The conference that celebrates the evolution of women in social media. This was the third year of the conference and the third year of my attendance. I have actually been lucky enough to go every year. And I love it.
The people I have met there have been amazing. These women are smart and funny and genuinely supportive of each others success. They share their wisdom in classes and in hallways. You just have to ask and someone will answer. There isn't that secretive competitiveness so often associated with bloggers. Most people are just happy to be there. Happy to see old friends and make new friends.
One of the classes I got to attend on the first day of the conference was on entrepreneurship and it was fascinating. First of all, they recommended reading The E-Myth and Delivering Happiness, neither of which I have read but I thought I would pass it along anyway.
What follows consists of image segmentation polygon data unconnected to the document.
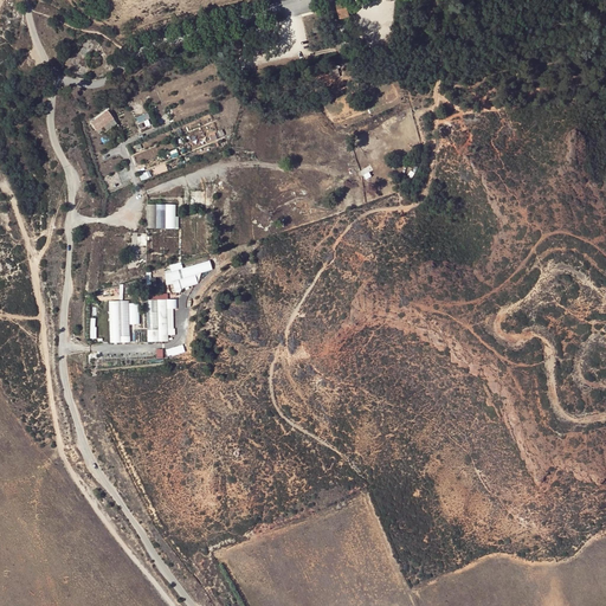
[(346,2),(336,5),(340,17),(349,14),(346,2)]
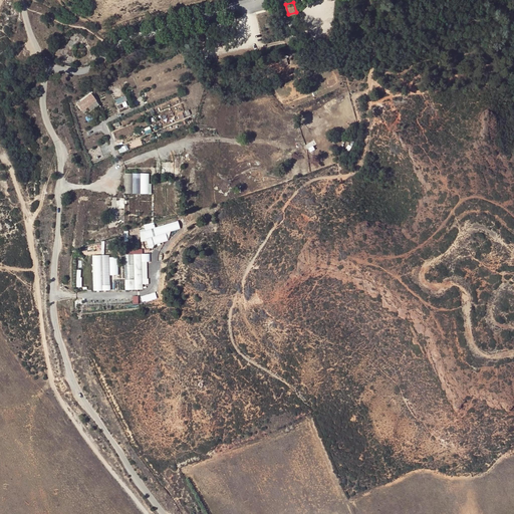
[(93,92),(77,102),(83,112),(89,109),(90,110),(100,104),(93,92)]
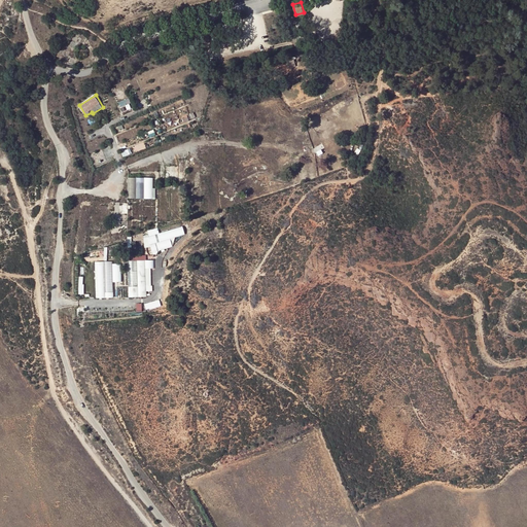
[(119,101),(121,111),(133,109),(131,98),(119,101)]
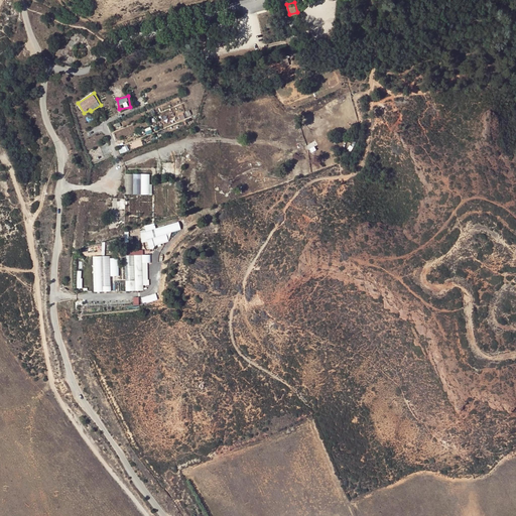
[(126,173),(125,194),(153,194),(153,183),(150,183),(150,173),(126,173)]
There was one thing that stood out as the most significant in all of the information shared. It's simple and obvious and yet probably the one thing that prevents a lot of people from succeeding. And it was this....
Get Out Of Your Own Way
Yep. Get out of your own way. How often are we close to attaining our goal when something mysteriously gets in our way....proving our inner critic right, that we couldn't really do it anyway. And how often is that mysterious something ourselves? Our thoughts are powerful. A lot more powerful than we realize. And positive "I can do this" thoughts are a lot harder to focus on than "I'm doomed to fail" thoughts. I do believe this makes us the greatest determining factor in our own success. Something to think about, eh?
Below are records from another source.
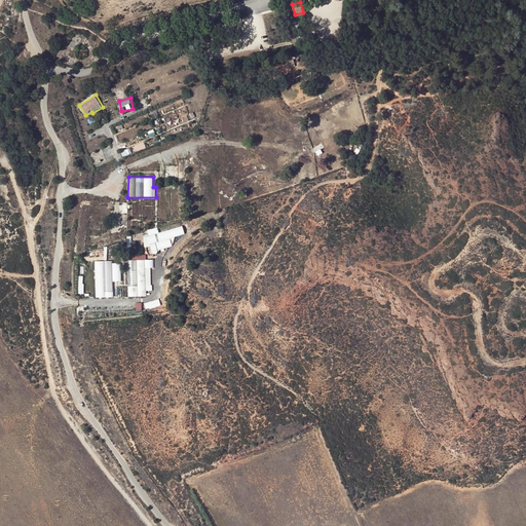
[(183,226),(159,231),(158,227),(148,229),(149,233),(143,234),(146,247),(151,246),(152,252),(176,246),(173,236),(185,234),(183,226)]
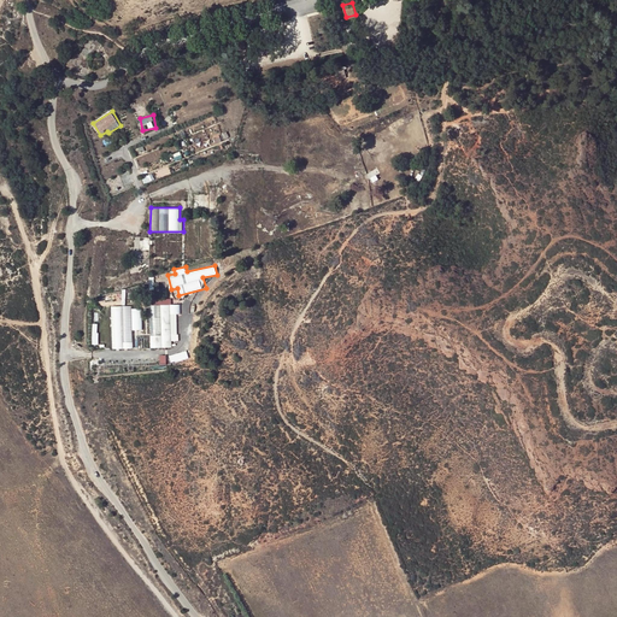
[(151,299),(152,347),(172,347),(172,341),(178,340),(177,313),(182,313),(181,304),(172,304),(171,298),(151,299)]
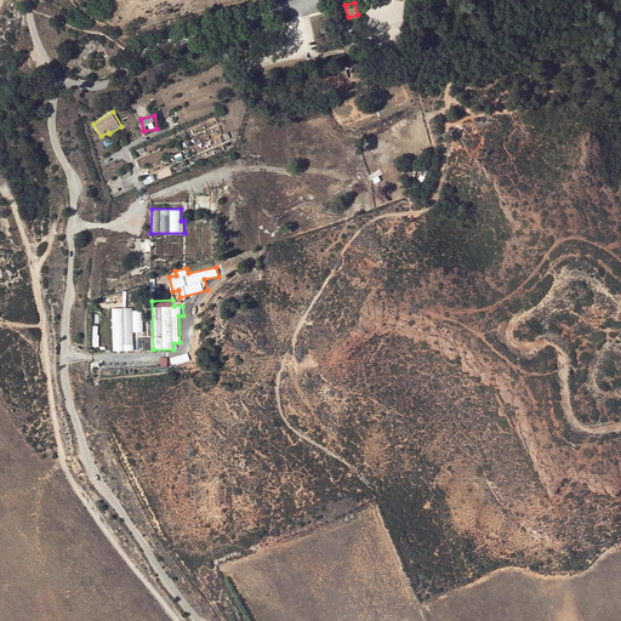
[(113,308),(114,351),(135,351),(135,332),(143,332),(143,309),(134,311),(134,307),(113,308)]
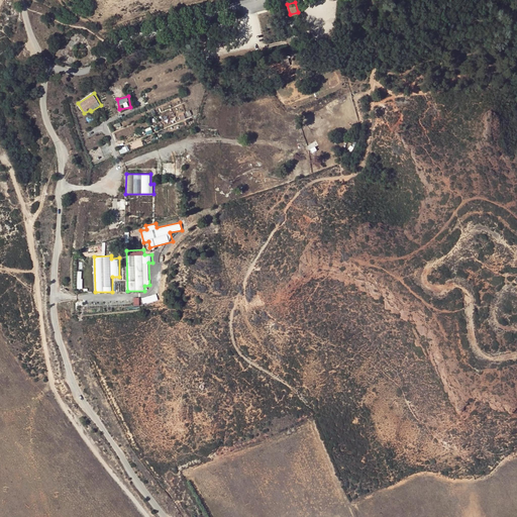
[(142,297),(143,303),(159,299),(158,294),(142,297)]
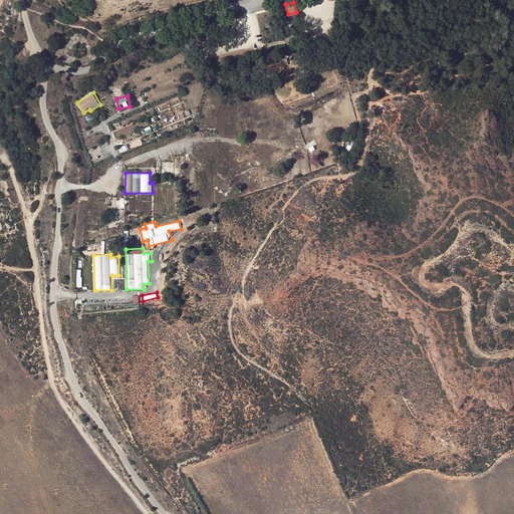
All buildings are outlined.
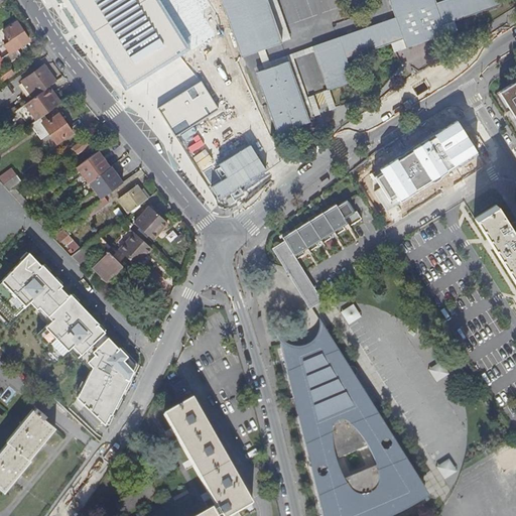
[(159,0),(76,0),(128,82),(187,44),(159,0)]
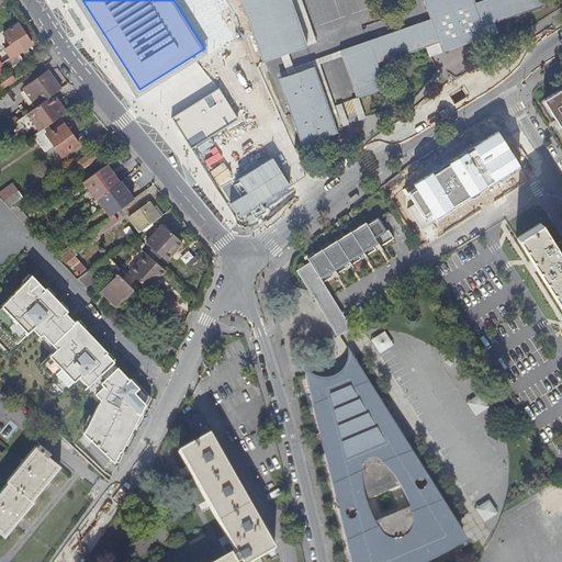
[(242,0),(262,60),(289,52),(270,0),(242,0)]
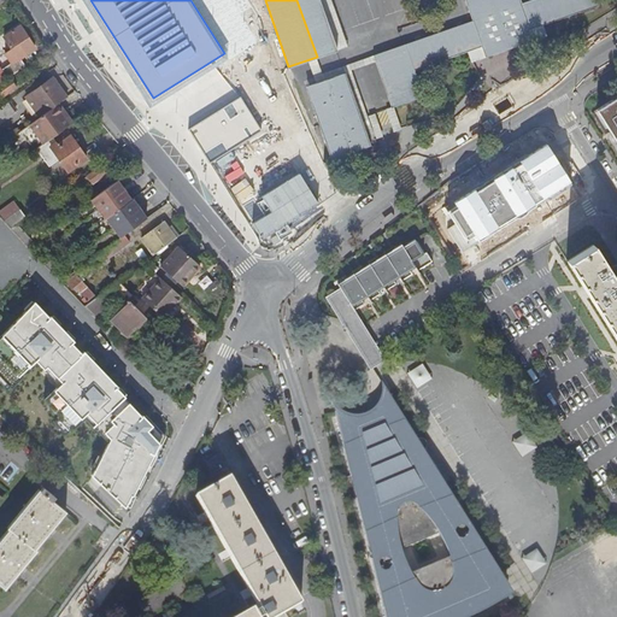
[(297,0),(317,57),(347,46),(330,0),(297,0)]
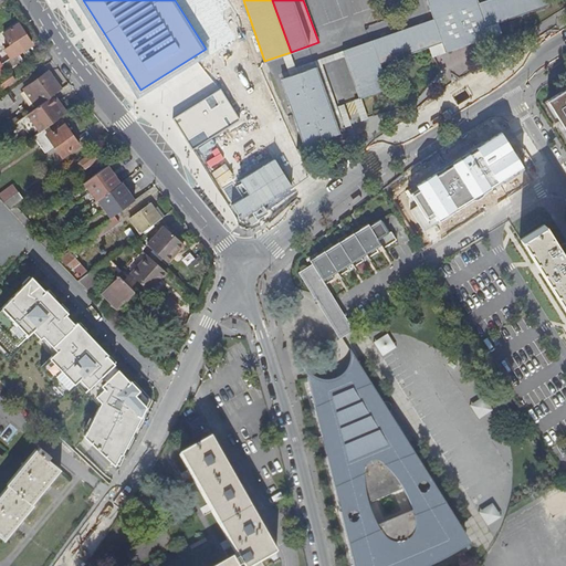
[(342,51),(358,98),(387,88),(378,64),(439,41),(443,52),(489,35),(484,25),(546,2),(545,0),(482,0),(478,2),(475,0),(428,0),(435,19),(342,51)]
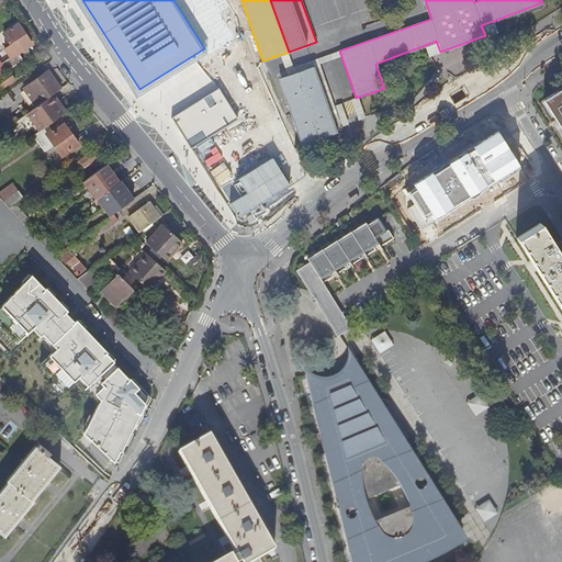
[(11,57),(2,64),(8,71),(23,60),(18,53),(31,44),(19,24),(3,34),(10,44),(4,48),(11,57)]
With this being my third year of attendance I thought I knew what to expect. But I was wrong.
This year was....different. I couldn't quite understand it at first. There was the usual mix of first-time attendees and veterans. I knew quite a few people, but there were more people that I didn't know. There were classes and workshops and the typical exchange of cards and causes. But it was still different.
It was on the second day that I began to realize what it might be. I didn't seem to have as much of my social anxiety that usually accompanies me whenever I leave the house. Generally speaking, you can plop me down amongst a group of my peers and it's sure to bring some sort of embarrassing moment. The putting of the foot in the mouth or a variety of other things. So it's not really all that surprising that I get nervous in these kind of social situations. And with over 300 people in attendance, the chances for embarrassment skyrocket.
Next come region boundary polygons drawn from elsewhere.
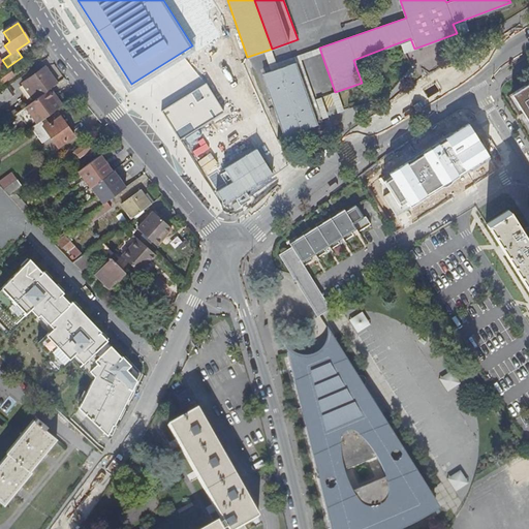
[(39,96),(48,90),(57,83),(44,66),(25,82),(32,91),(34,89),(39,96)]
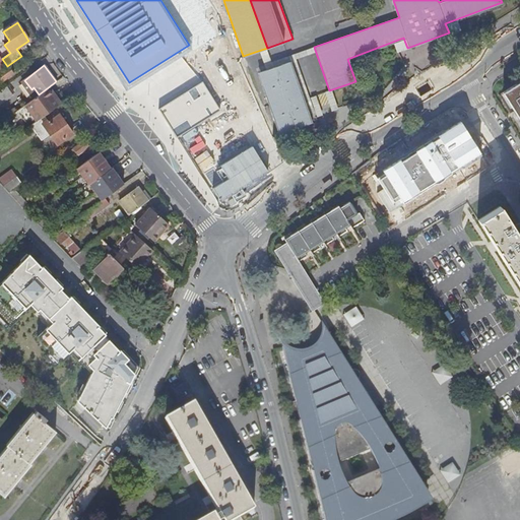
[(259,77),(261,81),(293,70),(290,66),(259,77)]
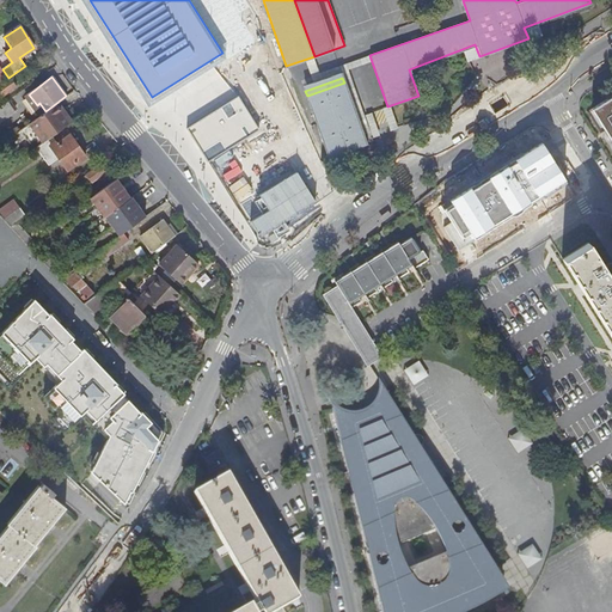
[(10,79),(0,85),(0,96),(14,85),(10,79)]
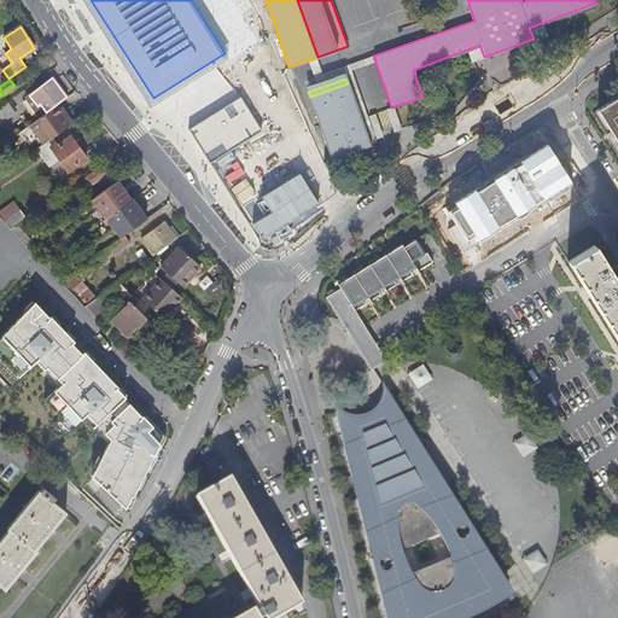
[(369,146),(348,83),(310,97),(332,159),(369,146)]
But this year....this year it was a little less scary. Less scary to walk into a room full of strangers. Less scary to start up a conversation with a new person. Less scary to talk to the sponsors. Less scary to tell them about myself. And a lot less scary to walk up to that one person who looks as scared to be there as I have felt in the past and start the conversation that can make it less scary for all of us.
I guess you could say that I have evolved.